— Work order —
I would like you to print all the records below exactly as they are.
== Segment start ==
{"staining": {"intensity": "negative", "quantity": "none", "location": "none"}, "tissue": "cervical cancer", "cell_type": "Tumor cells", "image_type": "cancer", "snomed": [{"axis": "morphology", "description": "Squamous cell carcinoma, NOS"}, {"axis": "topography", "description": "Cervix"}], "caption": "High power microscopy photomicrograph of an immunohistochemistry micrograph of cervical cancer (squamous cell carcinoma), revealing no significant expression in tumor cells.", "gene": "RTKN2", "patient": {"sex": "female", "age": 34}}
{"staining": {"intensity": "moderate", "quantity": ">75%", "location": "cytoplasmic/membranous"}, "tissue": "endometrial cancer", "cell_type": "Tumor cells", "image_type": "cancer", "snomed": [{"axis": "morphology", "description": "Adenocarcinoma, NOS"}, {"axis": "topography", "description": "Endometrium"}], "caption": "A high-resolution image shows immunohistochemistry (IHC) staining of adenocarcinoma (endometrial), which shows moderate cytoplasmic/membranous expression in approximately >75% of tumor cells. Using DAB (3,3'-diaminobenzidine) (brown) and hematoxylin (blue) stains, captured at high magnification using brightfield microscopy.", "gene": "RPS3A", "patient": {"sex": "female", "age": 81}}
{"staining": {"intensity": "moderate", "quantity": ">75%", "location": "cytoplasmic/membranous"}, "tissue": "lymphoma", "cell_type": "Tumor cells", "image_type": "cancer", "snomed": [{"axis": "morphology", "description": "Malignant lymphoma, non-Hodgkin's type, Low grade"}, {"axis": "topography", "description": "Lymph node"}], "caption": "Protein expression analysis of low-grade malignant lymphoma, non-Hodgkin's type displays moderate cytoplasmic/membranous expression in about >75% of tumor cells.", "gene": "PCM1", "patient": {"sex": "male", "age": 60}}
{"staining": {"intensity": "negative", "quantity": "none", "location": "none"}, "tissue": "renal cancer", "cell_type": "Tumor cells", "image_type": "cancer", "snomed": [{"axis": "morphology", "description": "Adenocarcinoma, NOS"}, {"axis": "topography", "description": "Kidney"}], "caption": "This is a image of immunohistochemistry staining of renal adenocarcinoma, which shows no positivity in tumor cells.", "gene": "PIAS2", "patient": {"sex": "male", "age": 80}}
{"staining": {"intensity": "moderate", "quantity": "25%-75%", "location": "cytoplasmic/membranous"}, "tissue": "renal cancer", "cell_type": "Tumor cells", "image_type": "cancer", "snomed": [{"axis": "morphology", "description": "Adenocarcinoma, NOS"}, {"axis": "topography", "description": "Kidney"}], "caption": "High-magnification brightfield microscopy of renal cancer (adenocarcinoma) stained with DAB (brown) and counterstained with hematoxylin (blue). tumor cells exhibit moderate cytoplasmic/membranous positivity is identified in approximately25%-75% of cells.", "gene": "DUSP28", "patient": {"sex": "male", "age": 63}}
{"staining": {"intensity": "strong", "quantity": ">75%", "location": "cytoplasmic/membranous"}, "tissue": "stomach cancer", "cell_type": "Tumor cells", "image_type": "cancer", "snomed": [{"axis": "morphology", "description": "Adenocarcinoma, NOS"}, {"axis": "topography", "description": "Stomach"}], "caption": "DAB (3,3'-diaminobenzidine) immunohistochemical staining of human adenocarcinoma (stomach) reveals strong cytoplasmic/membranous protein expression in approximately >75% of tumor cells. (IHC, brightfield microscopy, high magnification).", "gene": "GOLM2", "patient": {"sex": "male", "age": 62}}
== Segment end ==
— Your solution —
{"staining": {"intensity": "negative", "quantity": "none", "location": "none"}, "tissue": "cervical cancer", "cell_type": "Tumor cells", "image_type": "cancer", "snomed": [{"axis": "morphology", "description": "Squamous cell carcinoma, NOS"}, {"axis": "topography", "description": "Cervix"}], "caption": "High power microscopy photomicrograph of an immunohistochemistry micrograph of cervical cancer (squamous cell carcinoma), revealing no significant expression in tumor cells.", "gene": "RTKN2", "patient": {"sex": "female", "age": 34}}
{"staining": {"intensity": "moderate", "quantity": ">75%", "location": "cytoplasmic/membranous"}, "tissue": "endometrial cancer", "cell_type": "Tumor cells", "image_type": "cancer", "snomed": [{"axis": "morphology", "description": "Adenocarcinoma, NOS"}, {"axis": "topography", "description": "Endometrium"}], "caption": "A high-resolution image shows immunohistochemistry (IHC) staining of adenocarcinoma (endometrial), which shows moderate cytoplasmic/membranous expression in approximately >75% of tumor cells. Using DAB (3,3'-diaminobenzidine) (brown) and hematoxylin (blue) stains, captured at high magnification using brightfield microscopy.", "gene": "RPS3A", "patient": {"sex": "female", "age": 81}}
{"staining": {"intensity": "moderate", "quantity": ">75%", "location": "cytoplasmic/membranous"}, "tissue": "lymphoma", "cell_type": "Tumor cells", "image_type": "cancer", "snomed": [{"axis": "morphology", "description": "Malignant lymphoma, non-Hodgkin's type, Low grade"}, {"axis": "topography", "description": "Lymph node"}], "caption": "Protein expression analysis of low-grade malignant lymphoma, non-Hodgkin's type displays moderate cytoplasmic/membranous expression in about >75% of tumor cells.", "gene": "PCM1", "patient": {"sex": "male", "age": 60}}
{"staining": {"intensity": "negative", "quantity": "none", "location": "none"}, "tissue": "renal cancer", "cell_type": "Tumor cells", "image_type": "cancer", "snomed": [{"axis": "morphology", "description": "Adenocarcinoma, NOS"}, {"axis": "topography", "description": "Kidney"}], "caption": "This is a image of immunohistochemistry staining of renal adenocarcinoma, which shows no positivity in tumor cells.", "gene": "PIAS2", "patient": {"sex": "male", "age": 80}}
{"staining": {"intensity": "moderate", "quantity": "25%-75%", "location": "cytoplasmic/membranous"}, "tissue": "renal cancer", "cell_type": "Tumor cells", "image_type": "cancer", "snomed": [{"axis": "morphology", "description": "Adenocarcinoma, NOS"}, {"axis": "topography", "description": "Kidney"}], "caption": "High-magnification brightfield microscopy of renal cancer (adenocarcinoma) stained with DAB (brown) and counterstained with hematoxylin (blue). tumor cells exhibit moderate cytoplasmic/membranous positivity is identified in approximately25%-75% of cells.", "gene": "DUSP28", "patient": {"sex": "male", "age": 63}}
{"staining": {"intensity": "strong", "quantity": ">75%", "location": "cytoplasmic/membranous"}, "tissue": "stomach cancer", "cell_type": "Tumor cells", "image_type": "cancer", "snomed": [{"axis": "morphology", "description": "Adenocarcinoma, NOS"}, {"axis": "topography", "description": "Stomach"}], "caption": "DAB (3,3'-diaminobenzidine) immunohistochemical staining of human adenocarcinoma (stomach) reveals strong cytoplasmic/membranous protein expression in approximately >75% of tumor cells. (IHC, brightfield microscopy, high magnification).", "gene": "GOLM2", "patient": {"sex": "male", "age": 62}}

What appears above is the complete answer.